Zac and I avoid beer for some reason. If you want drinks at Mamas, you generally pop round the corner to the shop anyway, it’s all very casual.
Back home, I end up booking flights and organising my trip until all hours whilst Zac studies (a large proportion of this “studying” being done through Gmail and Skype someone suspiciously!). Ah the perils of broadband internet. Perhaps that’s why India is experiencing the growth it currently is – no one wastes time surfing!
My domestic flights in China are all booked through eLong. After a couple of false starts, I work out the drill. eLong lets you price compare all of the domestic air carriers, and there are some great deals – booking a week before it’s often the same price or cheaper than the train. The prices vary greatly according to routes though, so Chengdu to Nanjing is about a third of the price of Chengdu to Shanghai (despite Nanjing and Shanghai being an hour apart by train, both about 2 ½ hours flight).
So, you book your flight, you choose eTicket as your option, you put in your international credit card, then in the miscellaneous text part of the booking, you tell them to please send the credit card authorisation letter to your email address.
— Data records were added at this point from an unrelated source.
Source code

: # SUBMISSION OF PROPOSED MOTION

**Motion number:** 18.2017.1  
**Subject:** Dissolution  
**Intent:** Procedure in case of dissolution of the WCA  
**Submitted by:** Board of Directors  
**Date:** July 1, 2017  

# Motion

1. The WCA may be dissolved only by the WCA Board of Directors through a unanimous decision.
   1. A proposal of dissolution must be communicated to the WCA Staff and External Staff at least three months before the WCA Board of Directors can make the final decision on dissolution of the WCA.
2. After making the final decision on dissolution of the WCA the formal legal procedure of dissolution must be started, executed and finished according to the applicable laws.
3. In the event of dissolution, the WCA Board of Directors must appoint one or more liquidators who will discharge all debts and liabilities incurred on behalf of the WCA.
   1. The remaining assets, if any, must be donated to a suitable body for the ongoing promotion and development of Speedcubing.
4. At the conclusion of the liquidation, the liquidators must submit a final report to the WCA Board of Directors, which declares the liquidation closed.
Otherwise they put your booking on hold and try to get in touch with you. So, next morning, you get an email into which you paste a digital photo of your signature, you email it back to them, and they issue the eticket. Simple!
It’s worth knowing how to do this, because initially I found they put on hold then cancelled my flights, and when I called them they were talking about couriering that letter to me, or faxing it, both painful options. Only as an afterthought did they mention they could email it to me!